True to the pattern we’d established, one year ago today, after one of our worst days, we (our family of four) had a better day.
I don’t have any emails or photos to share from today. I have a few text messages that give our day an outline—we (our family of four) took a trip to the grocery store and made it out without a scene. But I have nothing more, no stories of overwhelming changes, for better or worse; no razor sharp edges or moments of light. Which meant that December 29, 2017 was an easy day. Though the definition of easy day had drastically changed.
When I think back to these days, I remember most clearly the minor details that told their own story about Matt, about how much of him was missing.
Matt’s sneaker collection rivaled my shoe collection (probably overwhelmed my shoe collection) and he’d always been meticulous about matching his sneakers to his outfit. But by December 2017, he’d started wearing the same pair of Carolina blue sneakers every day. He’d always been meticulous about organization, but by December 2017 he’d started leaving things in his pockets—hats, gloves, papers, potato chip bags. He’d started wearing the same shirts in rotation rather than looking into his closet for other options.

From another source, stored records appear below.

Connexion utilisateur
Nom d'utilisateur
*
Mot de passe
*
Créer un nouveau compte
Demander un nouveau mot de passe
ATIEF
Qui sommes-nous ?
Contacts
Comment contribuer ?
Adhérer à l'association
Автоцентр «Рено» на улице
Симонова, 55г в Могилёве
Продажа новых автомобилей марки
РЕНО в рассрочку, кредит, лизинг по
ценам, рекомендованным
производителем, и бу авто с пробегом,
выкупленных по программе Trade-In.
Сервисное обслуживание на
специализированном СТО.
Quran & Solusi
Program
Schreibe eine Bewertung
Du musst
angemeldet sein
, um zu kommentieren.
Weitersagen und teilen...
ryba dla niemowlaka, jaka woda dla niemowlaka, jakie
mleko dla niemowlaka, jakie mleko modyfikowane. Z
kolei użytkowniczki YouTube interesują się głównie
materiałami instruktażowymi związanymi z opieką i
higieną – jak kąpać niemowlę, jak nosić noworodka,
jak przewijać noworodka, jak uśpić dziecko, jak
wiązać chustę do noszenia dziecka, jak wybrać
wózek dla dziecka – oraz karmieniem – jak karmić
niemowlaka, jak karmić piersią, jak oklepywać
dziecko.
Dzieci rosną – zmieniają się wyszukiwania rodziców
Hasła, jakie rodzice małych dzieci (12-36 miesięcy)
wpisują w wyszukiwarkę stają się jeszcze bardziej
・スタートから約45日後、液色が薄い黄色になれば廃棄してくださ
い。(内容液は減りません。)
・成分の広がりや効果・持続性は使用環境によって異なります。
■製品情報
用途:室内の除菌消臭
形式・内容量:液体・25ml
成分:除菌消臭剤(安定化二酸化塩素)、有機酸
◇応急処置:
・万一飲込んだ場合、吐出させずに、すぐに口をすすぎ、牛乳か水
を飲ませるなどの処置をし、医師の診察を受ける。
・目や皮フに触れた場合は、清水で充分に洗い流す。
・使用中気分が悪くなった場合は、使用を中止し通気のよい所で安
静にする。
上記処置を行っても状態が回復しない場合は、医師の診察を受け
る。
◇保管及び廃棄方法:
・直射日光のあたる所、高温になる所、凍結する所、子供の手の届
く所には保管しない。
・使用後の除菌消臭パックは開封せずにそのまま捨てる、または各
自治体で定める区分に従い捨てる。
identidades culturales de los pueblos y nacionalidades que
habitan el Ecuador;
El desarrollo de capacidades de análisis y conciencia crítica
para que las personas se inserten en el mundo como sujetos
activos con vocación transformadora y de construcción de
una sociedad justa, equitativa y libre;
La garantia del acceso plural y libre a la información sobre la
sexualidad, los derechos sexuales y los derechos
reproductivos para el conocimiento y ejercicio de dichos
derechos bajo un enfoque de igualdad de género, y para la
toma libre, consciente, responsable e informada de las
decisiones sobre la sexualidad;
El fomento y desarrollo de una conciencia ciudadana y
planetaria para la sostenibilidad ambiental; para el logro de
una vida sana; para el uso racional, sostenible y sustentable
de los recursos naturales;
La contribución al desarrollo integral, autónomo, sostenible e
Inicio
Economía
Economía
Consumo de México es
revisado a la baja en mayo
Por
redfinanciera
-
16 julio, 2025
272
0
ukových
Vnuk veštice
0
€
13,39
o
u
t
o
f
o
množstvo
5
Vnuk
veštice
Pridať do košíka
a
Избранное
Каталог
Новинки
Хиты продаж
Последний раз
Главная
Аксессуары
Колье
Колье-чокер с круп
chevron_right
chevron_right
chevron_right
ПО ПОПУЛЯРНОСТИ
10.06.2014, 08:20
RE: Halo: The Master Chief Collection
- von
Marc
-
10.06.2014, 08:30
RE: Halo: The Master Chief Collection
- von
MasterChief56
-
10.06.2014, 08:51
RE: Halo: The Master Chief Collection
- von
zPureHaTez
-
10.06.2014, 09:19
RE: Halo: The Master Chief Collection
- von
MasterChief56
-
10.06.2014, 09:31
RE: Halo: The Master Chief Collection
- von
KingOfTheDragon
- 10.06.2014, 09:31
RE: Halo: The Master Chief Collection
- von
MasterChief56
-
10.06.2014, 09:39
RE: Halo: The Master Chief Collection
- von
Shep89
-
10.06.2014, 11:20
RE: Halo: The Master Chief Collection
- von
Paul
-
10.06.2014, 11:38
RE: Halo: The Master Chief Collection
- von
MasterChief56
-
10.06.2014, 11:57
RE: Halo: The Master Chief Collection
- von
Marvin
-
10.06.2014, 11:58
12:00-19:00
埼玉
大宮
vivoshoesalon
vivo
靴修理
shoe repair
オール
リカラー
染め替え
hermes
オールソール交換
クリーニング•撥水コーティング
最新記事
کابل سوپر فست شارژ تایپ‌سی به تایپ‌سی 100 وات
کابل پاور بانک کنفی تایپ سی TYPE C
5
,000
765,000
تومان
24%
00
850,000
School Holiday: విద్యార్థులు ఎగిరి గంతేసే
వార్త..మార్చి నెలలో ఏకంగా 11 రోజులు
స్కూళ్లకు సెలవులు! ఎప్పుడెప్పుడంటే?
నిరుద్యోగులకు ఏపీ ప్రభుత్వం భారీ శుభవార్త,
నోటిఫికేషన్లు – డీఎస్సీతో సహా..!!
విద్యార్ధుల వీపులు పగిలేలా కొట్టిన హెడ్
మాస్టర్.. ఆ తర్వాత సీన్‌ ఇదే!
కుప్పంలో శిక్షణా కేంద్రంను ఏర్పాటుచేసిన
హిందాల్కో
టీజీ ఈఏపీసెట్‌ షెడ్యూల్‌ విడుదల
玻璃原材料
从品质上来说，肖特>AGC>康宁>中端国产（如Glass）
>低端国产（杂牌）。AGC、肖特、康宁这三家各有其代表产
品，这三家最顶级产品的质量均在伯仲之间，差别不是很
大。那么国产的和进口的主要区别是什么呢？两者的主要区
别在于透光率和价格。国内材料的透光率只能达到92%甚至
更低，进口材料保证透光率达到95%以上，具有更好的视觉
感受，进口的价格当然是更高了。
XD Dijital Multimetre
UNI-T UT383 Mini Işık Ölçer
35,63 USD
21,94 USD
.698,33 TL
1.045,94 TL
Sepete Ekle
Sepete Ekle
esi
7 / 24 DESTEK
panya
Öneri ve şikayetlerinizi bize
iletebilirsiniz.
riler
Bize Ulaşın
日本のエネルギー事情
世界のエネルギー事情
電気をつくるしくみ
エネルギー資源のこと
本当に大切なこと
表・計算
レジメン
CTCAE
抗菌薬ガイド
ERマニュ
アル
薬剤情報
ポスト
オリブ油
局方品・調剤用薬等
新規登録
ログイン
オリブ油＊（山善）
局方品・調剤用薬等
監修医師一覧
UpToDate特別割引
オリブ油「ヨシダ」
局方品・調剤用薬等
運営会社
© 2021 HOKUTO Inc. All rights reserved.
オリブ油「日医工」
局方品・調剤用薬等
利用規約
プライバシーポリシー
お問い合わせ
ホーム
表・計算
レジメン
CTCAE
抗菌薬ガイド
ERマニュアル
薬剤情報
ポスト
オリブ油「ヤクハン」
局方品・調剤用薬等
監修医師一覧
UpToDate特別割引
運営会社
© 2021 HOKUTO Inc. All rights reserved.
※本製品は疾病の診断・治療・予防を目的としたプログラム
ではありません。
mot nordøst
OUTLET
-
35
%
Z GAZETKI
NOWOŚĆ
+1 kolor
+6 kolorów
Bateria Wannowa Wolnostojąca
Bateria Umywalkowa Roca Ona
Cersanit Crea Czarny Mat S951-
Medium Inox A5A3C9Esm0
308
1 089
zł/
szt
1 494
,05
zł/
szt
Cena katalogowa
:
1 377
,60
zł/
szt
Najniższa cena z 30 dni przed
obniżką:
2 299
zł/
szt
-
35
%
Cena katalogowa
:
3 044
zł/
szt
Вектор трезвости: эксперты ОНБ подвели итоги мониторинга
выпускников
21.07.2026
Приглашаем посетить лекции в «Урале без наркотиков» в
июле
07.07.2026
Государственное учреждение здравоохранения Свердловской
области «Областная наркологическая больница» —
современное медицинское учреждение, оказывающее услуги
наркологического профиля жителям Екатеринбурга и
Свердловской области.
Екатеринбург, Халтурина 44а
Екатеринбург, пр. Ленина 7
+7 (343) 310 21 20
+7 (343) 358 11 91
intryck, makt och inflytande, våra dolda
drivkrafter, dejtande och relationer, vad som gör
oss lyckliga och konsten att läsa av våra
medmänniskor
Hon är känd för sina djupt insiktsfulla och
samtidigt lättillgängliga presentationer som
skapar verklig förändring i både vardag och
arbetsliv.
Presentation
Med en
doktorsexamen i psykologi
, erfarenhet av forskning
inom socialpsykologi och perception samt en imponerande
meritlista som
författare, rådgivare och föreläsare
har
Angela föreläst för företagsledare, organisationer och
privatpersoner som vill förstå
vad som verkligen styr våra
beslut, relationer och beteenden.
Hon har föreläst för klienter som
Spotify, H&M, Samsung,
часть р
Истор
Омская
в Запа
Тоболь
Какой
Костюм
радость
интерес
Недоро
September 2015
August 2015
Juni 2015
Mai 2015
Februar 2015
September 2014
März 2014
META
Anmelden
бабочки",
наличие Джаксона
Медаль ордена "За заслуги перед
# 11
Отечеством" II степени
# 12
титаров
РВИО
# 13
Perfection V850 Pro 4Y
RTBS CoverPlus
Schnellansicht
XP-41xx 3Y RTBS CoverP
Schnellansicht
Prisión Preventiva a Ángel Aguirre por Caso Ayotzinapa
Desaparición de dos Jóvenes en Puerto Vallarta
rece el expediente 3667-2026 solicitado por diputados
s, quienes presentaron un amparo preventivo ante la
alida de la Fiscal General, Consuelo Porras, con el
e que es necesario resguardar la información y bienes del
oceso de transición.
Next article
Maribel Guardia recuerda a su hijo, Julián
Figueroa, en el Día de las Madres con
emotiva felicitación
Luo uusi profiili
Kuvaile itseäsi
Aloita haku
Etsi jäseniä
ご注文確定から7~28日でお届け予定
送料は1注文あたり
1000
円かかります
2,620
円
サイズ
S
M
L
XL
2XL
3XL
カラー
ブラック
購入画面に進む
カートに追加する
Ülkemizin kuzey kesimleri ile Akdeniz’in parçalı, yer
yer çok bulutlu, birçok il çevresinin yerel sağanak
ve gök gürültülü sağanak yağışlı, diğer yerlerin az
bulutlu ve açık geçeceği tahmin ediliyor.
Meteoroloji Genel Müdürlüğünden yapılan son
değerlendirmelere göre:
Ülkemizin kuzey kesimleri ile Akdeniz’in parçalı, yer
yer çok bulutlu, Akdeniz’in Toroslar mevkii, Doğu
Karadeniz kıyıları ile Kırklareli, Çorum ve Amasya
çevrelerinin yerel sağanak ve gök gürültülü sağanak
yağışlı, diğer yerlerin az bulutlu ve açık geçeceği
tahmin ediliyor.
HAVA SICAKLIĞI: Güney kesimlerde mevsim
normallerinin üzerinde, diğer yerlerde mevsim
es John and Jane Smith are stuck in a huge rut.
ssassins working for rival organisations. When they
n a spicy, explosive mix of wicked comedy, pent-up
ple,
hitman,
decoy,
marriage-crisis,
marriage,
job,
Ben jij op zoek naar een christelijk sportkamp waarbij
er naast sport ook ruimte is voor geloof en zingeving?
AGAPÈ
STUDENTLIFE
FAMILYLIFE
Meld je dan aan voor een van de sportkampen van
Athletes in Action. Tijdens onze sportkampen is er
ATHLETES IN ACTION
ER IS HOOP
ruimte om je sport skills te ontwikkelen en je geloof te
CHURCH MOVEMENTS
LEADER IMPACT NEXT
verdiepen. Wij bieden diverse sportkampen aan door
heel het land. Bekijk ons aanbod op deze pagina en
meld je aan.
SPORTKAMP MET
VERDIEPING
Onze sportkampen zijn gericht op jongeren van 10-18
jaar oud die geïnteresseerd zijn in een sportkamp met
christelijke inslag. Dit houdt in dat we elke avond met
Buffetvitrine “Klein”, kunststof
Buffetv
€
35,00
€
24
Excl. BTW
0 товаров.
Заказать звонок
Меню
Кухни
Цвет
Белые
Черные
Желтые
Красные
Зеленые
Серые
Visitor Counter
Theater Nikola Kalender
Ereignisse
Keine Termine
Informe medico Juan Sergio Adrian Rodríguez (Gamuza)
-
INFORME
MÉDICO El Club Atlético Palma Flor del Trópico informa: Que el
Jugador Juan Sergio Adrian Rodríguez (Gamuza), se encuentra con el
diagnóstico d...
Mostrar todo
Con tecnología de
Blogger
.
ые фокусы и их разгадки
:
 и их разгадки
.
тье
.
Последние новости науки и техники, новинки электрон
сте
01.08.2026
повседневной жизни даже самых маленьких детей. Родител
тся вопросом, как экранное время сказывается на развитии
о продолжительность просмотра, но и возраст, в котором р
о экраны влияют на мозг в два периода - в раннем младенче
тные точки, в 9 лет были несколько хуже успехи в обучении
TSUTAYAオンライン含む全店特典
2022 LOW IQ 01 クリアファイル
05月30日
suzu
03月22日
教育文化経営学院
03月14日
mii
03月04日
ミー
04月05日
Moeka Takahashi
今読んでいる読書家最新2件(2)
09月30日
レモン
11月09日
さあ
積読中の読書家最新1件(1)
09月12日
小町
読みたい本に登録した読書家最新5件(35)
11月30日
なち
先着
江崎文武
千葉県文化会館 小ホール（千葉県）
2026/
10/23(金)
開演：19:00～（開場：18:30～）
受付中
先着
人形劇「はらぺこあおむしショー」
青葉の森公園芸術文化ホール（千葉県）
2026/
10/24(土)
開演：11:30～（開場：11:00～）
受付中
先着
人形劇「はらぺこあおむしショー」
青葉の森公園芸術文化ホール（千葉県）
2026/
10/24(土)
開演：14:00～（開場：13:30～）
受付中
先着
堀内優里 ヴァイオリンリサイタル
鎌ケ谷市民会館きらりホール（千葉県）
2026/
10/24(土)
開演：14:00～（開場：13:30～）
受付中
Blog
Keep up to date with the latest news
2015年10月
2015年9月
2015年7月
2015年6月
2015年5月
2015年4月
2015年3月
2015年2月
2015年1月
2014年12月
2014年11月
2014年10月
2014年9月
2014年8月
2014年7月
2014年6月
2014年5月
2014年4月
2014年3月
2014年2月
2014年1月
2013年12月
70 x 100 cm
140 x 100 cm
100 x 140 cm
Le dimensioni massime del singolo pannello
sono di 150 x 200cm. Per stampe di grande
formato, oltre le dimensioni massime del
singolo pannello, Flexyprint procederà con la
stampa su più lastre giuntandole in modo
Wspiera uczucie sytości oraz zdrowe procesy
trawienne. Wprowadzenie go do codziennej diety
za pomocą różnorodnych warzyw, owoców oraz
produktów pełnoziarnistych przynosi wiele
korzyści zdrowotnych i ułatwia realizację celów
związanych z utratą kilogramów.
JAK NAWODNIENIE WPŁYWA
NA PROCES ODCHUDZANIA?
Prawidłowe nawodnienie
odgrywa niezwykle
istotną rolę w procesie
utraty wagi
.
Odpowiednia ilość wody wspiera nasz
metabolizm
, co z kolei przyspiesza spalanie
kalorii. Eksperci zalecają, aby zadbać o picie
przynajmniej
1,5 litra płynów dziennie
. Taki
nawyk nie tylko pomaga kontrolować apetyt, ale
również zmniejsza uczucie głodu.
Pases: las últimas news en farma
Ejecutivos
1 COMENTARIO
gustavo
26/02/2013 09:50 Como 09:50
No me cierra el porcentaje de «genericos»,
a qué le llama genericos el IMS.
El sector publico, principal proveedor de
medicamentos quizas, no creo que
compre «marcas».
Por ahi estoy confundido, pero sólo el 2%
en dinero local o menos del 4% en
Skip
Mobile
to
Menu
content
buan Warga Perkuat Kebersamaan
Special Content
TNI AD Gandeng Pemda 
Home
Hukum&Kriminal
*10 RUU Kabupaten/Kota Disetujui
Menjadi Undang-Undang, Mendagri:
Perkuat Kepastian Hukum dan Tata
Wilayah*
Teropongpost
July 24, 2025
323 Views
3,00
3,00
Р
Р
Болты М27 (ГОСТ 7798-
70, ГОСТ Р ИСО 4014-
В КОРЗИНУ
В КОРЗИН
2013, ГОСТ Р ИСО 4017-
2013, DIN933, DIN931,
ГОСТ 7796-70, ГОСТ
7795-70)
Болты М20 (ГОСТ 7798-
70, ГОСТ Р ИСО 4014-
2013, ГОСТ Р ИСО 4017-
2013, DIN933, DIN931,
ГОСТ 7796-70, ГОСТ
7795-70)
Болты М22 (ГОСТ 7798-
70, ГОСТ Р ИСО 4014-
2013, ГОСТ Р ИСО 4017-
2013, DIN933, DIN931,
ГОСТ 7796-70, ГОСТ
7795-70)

He’d started sleeping in socks.
The sneakers he chose, the chips he bought, the socks at bedtime. Everything from his sneakers to his undershirt to his choice of potato chip spoke to how much of Matt was truly missing. All minor details. Minor details that were clinically insignificant when compared to all the other changes that made it into his medical file. But minor details are sometimes the details that matter most to a heart and a soul and a family. I remember the minor details as well as I remember every MRI.
In a very early post, I noted it was hard for me to believe that Matt was the person we lost on February 3, 2018. I said in that long ago post that I couldn’t explain why until I told our story. The explanation is becoming clearer. Matt wasn’t Matt. What he said, how he acted, how he dressed, and how he slept— None of it was familiar.
In Post Hope, I’ve been struggling to write the story of our days. Identifying, describing, and understanding our hope feels almost disingenuous given the ever-present countdown in my mind. Explaining our hope while also staring down the fact that our hope wasn’t enough to save us feels almost forced. Writing about hope while drowning in the memory of how it felt to just barely hold on is simply impossible.
But maybe that’s because I’m no longer writing about the kind of hope that was the brightest star in the sky, the kind that looked like a miracle and was featured on 60 Minutes. That hope was always there, an ever-present light glowing in the background. But the hope I’m writing about during these days is different. It’s the hope for a calm morning, a quiet car ride, a forgotten pair of sneakers, and a shared smile. The hope that I might see Matt when I looked at him. The hope that Matt might see me when he looked at me.
The hope that infused these days was softer, quieter, maybe naive and full of denial, but no less formidable. Because the hope that infused these days survived despite razor sharp edges, unfamiliar details, and moments that felt impossible to withstand. The hope that infused these days deserves a story, too, even one that may be hard to write.